* PROBLEM REQUIREMENTS:
Your answer must be a word-for-word copy of the listing below, minus its pictures.

* SOURCE RECORDS:
━━━━━━━━━━━━━━━━
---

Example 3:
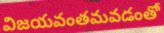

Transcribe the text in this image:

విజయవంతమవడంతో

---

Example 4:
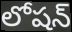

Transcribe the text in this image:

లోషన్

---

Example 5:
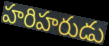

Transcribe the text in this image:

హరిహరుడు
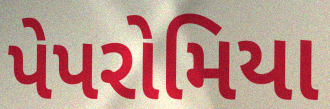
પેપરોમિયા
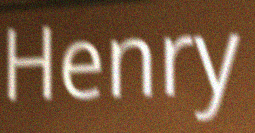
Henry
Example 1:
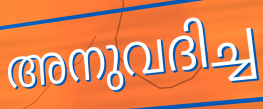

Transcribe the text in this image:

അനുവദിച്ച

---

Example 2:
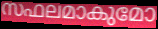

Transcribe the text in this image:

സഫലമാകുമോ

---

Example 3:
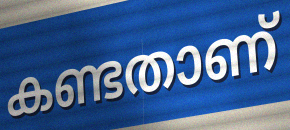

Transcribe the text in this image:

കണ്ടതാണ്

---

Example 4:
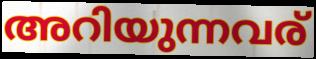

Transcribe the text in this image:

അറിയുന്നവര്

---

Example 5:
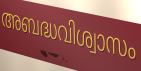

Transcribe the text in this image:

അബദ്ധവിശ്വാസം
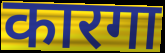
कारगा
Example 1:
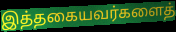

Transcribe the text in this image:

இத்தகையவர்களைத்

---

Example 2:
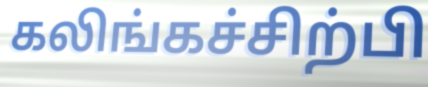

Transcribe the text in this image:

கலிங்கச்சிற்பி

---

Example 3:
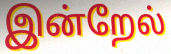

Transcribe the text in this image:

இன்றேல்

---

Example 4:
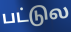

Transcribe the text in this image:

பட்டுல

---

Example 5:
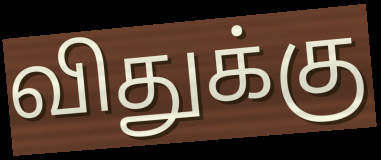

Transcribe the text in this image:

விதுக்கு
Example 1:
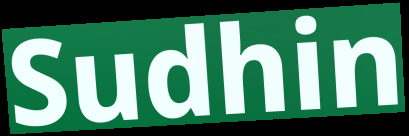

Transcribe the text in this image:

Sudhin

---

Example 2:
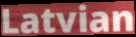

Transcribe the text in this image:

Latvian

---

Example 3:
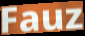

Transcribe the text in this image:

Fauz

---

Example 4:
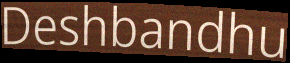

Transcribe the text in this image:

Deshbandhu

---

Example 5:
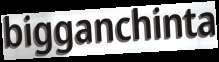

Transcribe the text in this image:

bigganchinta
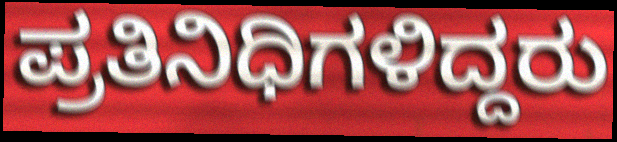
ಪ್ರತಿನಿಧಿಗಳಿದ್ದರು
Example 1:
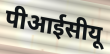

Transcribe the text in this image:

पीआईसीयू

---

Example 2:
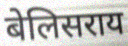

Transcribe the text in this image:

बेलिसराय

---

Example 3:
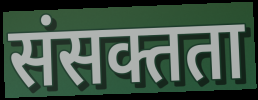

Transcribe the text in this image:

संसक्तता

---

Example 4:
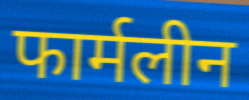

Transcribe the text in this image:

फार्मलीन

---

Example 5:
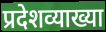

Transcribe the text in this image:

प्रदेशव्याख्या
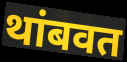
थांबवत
━━━━━━━━━━━━━━━━
* ANSWER TO THE EXERCISE:
---

Example 3:

Transcribe the text in this image:

విజయవంతమవడంతో

---

Example 4:

Transcribe the text in this image:

లోషన్

---

Example 5:

Transcribe the text in this image:

హరిహరుడు
પેપરોમિયા
Henry
Example 1:

Transcribe the text in this image:

അനുവദിച്ച

---

Example 2:

Transcribe the text in this image:

സഫലമാകുമോ

---

Example 3:

Transcribe the text in this image:

കണ്ടതാണ്

---

Example 4:

Transcribe the text in this image:

അറിയുന്നവര്

---

Example 5:

Transcribe the text in this image:

അബദ്ധവിശ്വാസം
कारगा
Example 1:

Transcribe the text in this image:

இத்தகையவர்களைத்

---

Example 2:

Transcribe the text in this image:

கலிங்கச்சிற்பி

---

Example 3:

Transcribe the text in this image:

இன்றேல்

---

Example 4:

Transcribe the text in this image:

பட்டுல

---

Example 5:

Transcribe the text in this image:

விதுக்கு
Example 1:

Transcribe the text in this image:

Sudhin

---

Example 2:

Transcribe the text in this image:

Latvian

---

Example 3:

Transcribe the text in this image:

Fauz

---

Example 4:

Transcribe the text in this image:

Deshbandhu

---

Example 5:

Transcribe the text in this image:

bigganchinta
ಪ್ರತಿನಿಧಿಗಳಿದ್ದರು
Example 1:

Transcribe the text in this image:

पीआईसीयू

---

Example 2:

Transcribe the text in this image:

बेलिसराय

---

Example 3:

Transcribe the text in this image:

संसक्तता

---

Example 4:

Transcribe the text in this image:

फार्मलीन

---

Example 5:

Transcribe the text in this image:

प्रदेशव्याख्या
थांबवत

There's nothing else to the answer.